DIRECTIONS:
A – In the reminiscence about Dave Pollock, condense the paragraph beginning "Our friend was right" into a shorter version that keeps its main facts.
B – Using the reminiscence about Dave Pollock, substitute "auditorium" for "chapel" and write out the passage starting with "A Haitian-American kid" and going on through "we human beings.".
C – According to the reminiscence about Dave Pollock, which book did Dave call the epistle to TCKs?

───── EXTRACT TO READ ─────

Four years later we met Dave again.  We had finished graduate school and moved overseas; spent a year teaching at an international school in Haiti and returned to the States for the summer. We did temp jobs and waited to see what would happen with Haiti’s political situation and whether we’d be able to return.  A friend of ours worked with international students at a nearby college.  She called one day to tell us she thought we’d enjoy a Re-entry Seminar the college was hosting, led by a guy called Dave Pollock.  We were working during the day, but drove over that evening.

Our friend was right – the session was life-changing for both of us.  Dave quite simply told us who we were.  He explained the challenges and the benefits of being TCKs, and in his trademark way, illustrated every point with wonderful stories, collected over the years from hundreds of TCKs.  (In time we got into his presentation, too, as he told people about Steve taking me out for sushi to vet me while we were dating.)

When we got back to Haiti, we told our administrators about Dave and his seminar, and eventually he visited Haiti three times and had dinner with us in three different houses.  It’s hard to believe I spent as little time with Dave as I did because he became such an important part of our lives.  Some examples of his effect on us:

A Haitian-American kid living with us said, “That guy is the first person in my life that ever understood me.” 

I was listening to Dave speak in our school chapel when a friend called and said, “Go home and turn on the TV.”  I did, in time to see the second plane hit the World Trade Center.  Dave was there for our students, helping them process the news.

Dave prayed with us as we grieved a miscarriage.  I remember he told God about “the heaviness” we feel, we human beings.

Dave often preached from 2 Peter, saying it was the epistle to TCKs, because it’s written to exiles.  I can’t read those five chapters, ever, without thinking of him.

Dave and his wife Betty-Lou sat in our living room as I nursed our second child and they talked about the loss of their own son.

───── PROVIDED RECORDS ─────

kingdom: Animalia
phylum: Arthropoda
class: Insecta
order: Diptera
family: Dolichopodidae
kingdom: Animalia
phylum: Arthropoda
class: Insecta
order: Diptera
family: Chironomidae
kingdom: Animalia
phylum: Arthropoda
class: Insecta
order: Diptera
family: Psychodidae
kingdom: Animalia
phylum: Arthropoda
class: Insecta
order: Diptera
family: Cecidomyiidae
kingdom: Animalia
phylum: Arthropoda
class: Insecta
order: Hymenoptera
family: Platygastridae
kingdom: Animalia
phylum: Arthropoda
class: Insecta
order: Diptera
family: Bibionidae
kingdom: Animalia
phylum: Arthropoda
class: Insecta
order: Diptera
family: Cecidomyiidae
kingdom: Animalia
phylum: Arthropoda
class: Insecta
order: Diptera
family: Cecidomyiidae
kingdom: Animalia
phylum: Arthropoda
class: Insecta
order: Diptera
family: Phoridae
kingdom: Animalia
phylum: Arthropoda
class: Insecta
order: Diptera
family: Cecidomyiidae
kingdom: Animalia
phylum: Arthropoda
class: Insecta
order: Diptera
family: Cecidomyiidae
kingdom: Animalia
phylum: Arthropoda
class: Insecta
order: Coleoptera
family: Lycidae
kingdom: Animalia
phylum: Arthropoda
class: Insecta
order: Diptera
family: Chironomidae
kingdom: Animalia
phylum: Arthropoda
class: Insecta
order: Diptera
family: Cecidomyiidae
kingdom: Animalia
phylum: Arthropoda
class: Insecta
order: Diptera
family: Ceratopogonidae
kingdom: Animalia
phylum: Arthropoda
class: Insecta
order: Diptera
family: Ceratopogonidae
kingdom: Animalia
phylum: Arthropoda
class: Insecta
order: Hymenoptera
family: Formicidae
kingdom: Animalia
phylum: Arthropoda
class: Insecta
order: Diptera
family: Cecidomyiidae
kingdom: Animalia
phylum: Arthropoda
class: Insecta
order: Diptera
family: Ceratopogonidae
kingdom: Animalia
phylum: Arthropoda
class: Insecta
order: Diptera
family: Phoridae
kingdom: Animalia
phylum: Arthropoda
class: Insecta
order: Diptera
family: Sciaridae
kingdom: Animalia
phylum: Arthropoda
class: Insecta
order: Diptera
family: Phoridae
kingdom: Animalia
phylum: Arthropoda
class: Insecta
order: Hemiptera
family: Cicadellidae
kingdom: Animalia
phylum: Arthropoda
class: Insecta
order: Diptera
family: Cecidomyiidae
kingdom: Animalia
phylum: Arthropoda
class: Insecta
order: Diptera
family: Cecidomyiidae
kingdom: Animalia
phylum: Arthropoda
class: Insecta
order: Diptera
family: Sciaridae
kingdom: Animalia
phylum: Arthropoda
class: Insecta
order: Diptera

─────

RESULTS IN ORDER:
A – The seminar changed both of their lives. Dave explained who they were, covering the challenges and benefits of being TCKs and illustrating each point with stories gathered from hundreds of TCKs. Eventually his presentation included their own story of Steve taking the writer out for sushi to vet them while they were dating.

B –
A Haitian-American kid living with us said, “That guy is the first person in my life that ever understood me.” 

I was listening to Dave speak in our school auditorium when a friend called and said, “Go home and turn on the TV.”  I did, in time to see the second plane hit the World Trade Center.  Dave was there for our students, helping them process the news.

Dave prayed with us as we grieved a miscarriage.  I remember he told God about “the heaviness” we feel, we human beings.

C – 2 Peter, because it is written to exiles.